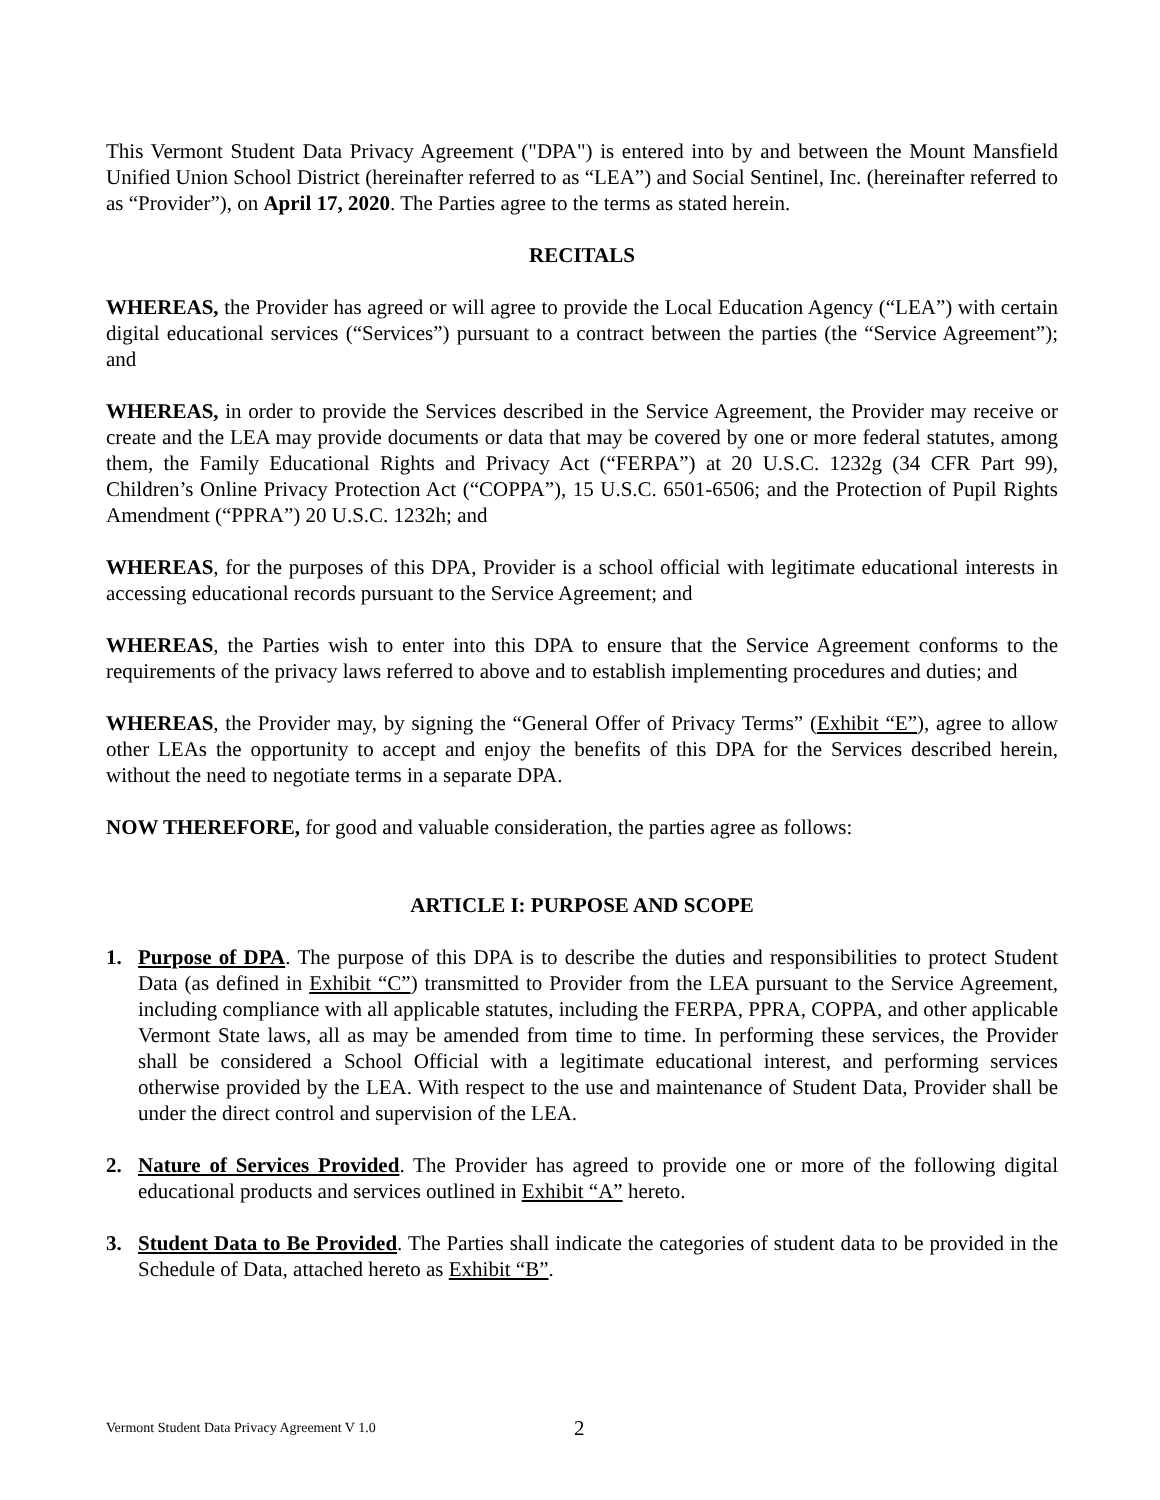This Vermont Student Data Privacy Agreement ("DPA") is entered into by and between the Mount Mansfield Unified Union School District (hereinafter referred to as “LEA”) and Social Sentinel, Inc. (hereinafter referred to as “Provider”), on April 17, 2020. The Parties agree to the terms as stated herein.
RECITALS
WHEREAS, the Provider has agreed or will agree to provide the Local Education Agency (“LEA”) with certain digital educational services (“Services”) pursuant to a contract between the parties (the “Service Agreement”); and
WHEREAS, in order to provide the Services described in the Service Agreement, the Provider may receive or create and the LEA may provide documents or data that may be covered by one or more federal statutes, among them, the Family Educational Rights and Privacy Act (“FERPA”) at 20 U.S.C. 1232g (34 CFR Part 99), Children’s Online Privacy Protection Act (“COPPA”), 15 U.S.C. 6501-6506; and the Protection of Pupil Rights Amendment (“PPRA”) 20 U.S.C. 1232h; and
WHEREAS, for the purposes of this DPA, Provider is a school official with legitimate educational interests in accessing educational records pursuant to the Service Agreement; and
WHEREAS, the Parties wish to enter into this DPA to ensure that the Service Agreement conforms to the requirements of the privacy laws referred to above and to establish implementing procedures and duties; and
WHEREAS, the Provider may, by signing the “General Offer of Privacy Terms” (Exhibit “E”), agree to allow other LEAs the opportunity to accept and enjoy the benefits of this DPA for the Services described herein, without the need to negotiate terms in a separate DPA.
NOW THEREFORE, for good and valuable consideration, the parties agree as follows:
ARTICLE I: PURPOSE AND SCOPE
1. Purpose of DPA. The purpose of this DPA is to describe the duties and responsibilities to protect Student Data (as defined in Exhibit “C”) transmitted to Provider from the LEA pursuant to the Service Agreement, including compliance with all applicable statutes, including the FERPA, PPRA, COPPA, and other applicable Vermont State laws, all as may be amended from time to time. In performing these services, the Provider shall be considered a School Official with a legitimate educational interest, and performing services otherwise provided by the LEA. With respect to the use and maintenance of Student Data, Provider shall be under the direct control and supervision of the LEA.
2. Nature of Services Provided. The Provider has agreed to provide one or more of the following digital educational products and services outlined in Exhibit “A” hereto.
3. Student Data to Be Provided. The Parties shall indicate the categories of student data to be provided in the Schedule of Data, attached hereto as Exhibit “B”.
Vermont Student Data Privacy Agreement V 1.0
2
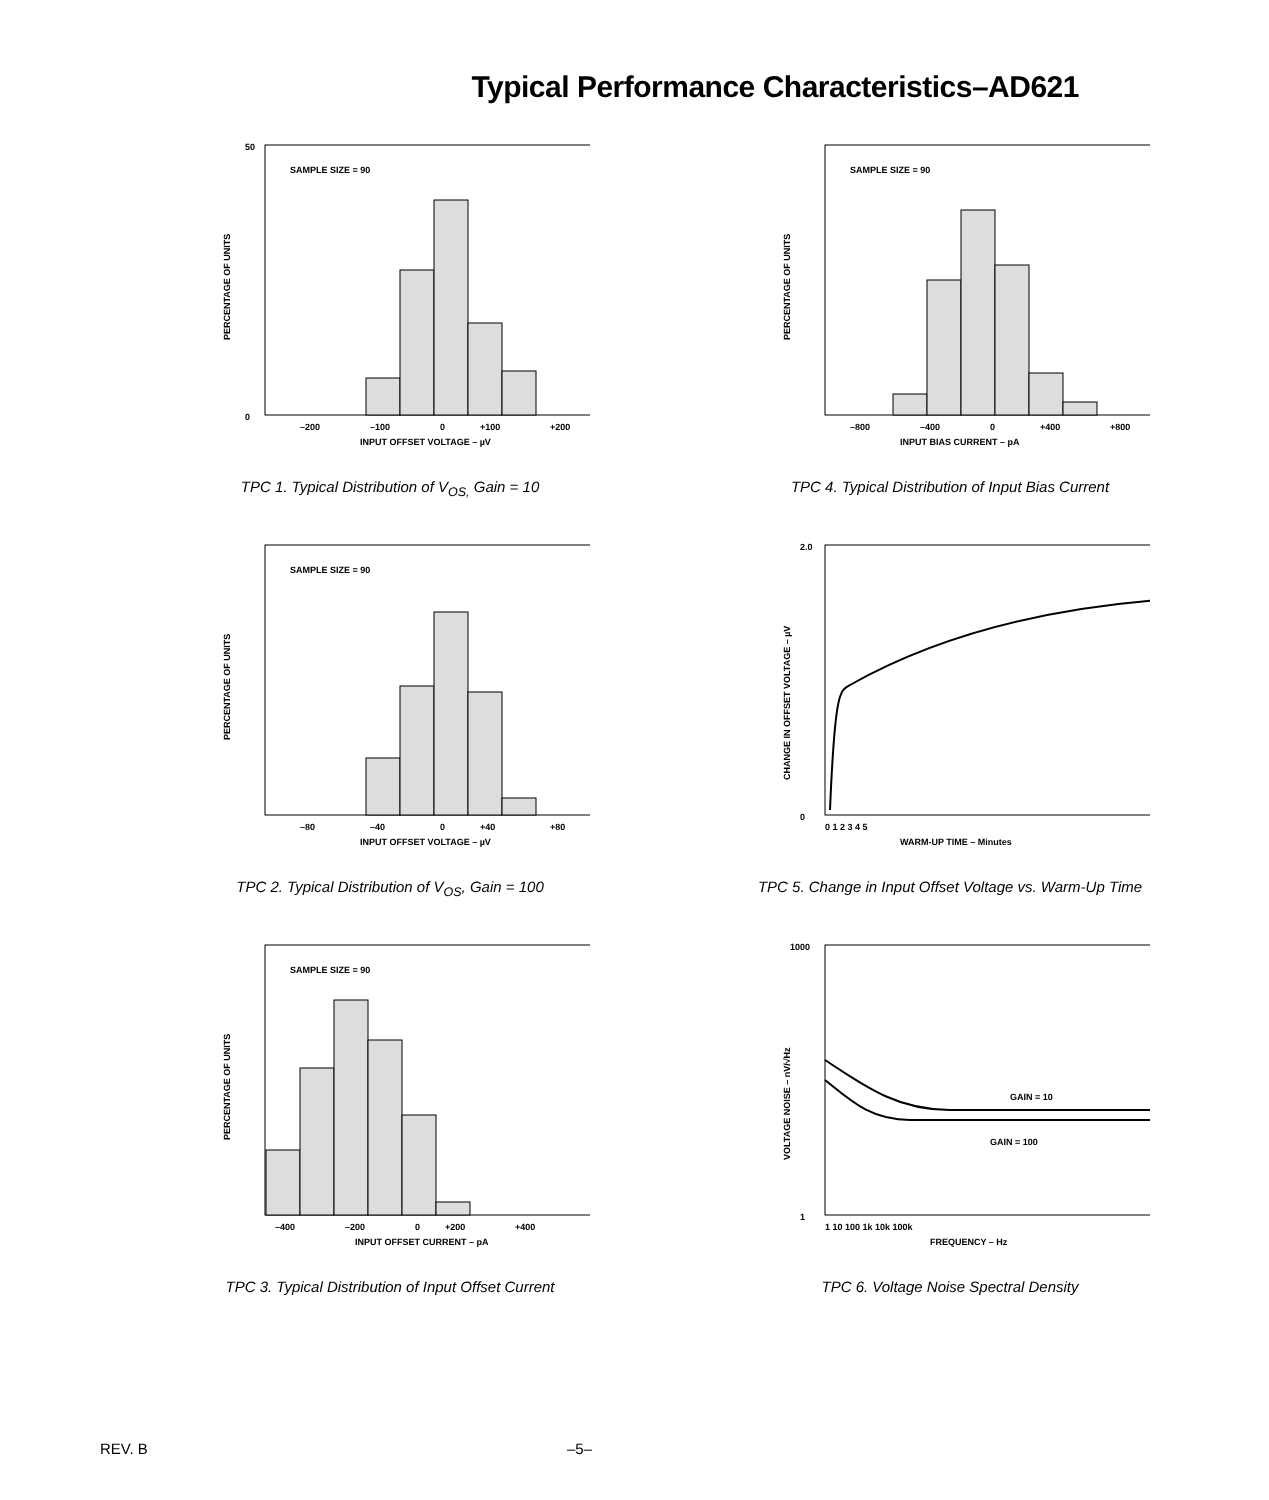Typical Performance Characteristics–AD621
SAMPLE SIZE = 90
0
50
–200
–100
0
+100
+200
INPUT OFFSET VOLTAGE – µV
PERCENTAGE OF UNITS
TPC 1. Typical Distribution of V<sub>OS,</sub> Gain = 10
SAMPLE SIZE = 90
INPUT BIAS CURRENT – pA
PERCENTAGE OF UNITS
–800
–400
0
+400
+800
TPC 4. Typical Distribution of Input Bias Current
SAMPLE SIZE = 90
–80
–40
0
+40
+80
INPUT OFFSET VOLTAGE – µV
PERCENTAGE OF UNITS
TPC 2. Typical Distribution of V<sub>OS</sub>, Gain = 100
WARM-UP TIME – Minutes
2.0
0
CHANGE IN OFFSET VOLTAGE – µV
0 1 2 3 4 5
TPC 5. Change in Input Offset Voltage vs. Warm-Up Time
SAMPLE SIZE = 90
–400
–200
0
+200
+400
INPUT OFFSET CURRENT – pA
PERCENTAGE OF UNITS
TPC 3. Typical Distribution of Input Offset Current
GAIN = 10
GAIN = 100
1000
1
1 10 100 1k 10k 100k
FREQUENCY – Hz
VOLTAGE NOISE – nV/√Hz
TPC 6. Voltage Noise Spectral Density
REV. B –5–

****************

* **Work instruction**: All lines in the entries above that hold the word "described" need to be copied.

* **Expected output**:
WHEREAS, in order to provide the Services described in the Service Agreement, the Provider may receive or create and the LEA may provide documents or data that may be covered by one or more federal statutes, among them, the Family Educational Rights and Privacy Act (“FERPA”) at 20 U.S.C. 1232g (34 CFR Part 99), Children’s Online Privacy Protection Act (“COPPA”), 15 U.S.C. 6501-6506; and the Protection of Pupil Rights Amendment (“PPRA”) 20 U.S.C. 1232h; and
WHEREAS, the Provider may, by signing the “General Offer of Privacy Terms” (Exhibit “E”), agree to allow other LEAs the opportunity to accept and enjoy the benefits of this DPA for the Services described herein, without the need to negotiate terms in a separate DPA.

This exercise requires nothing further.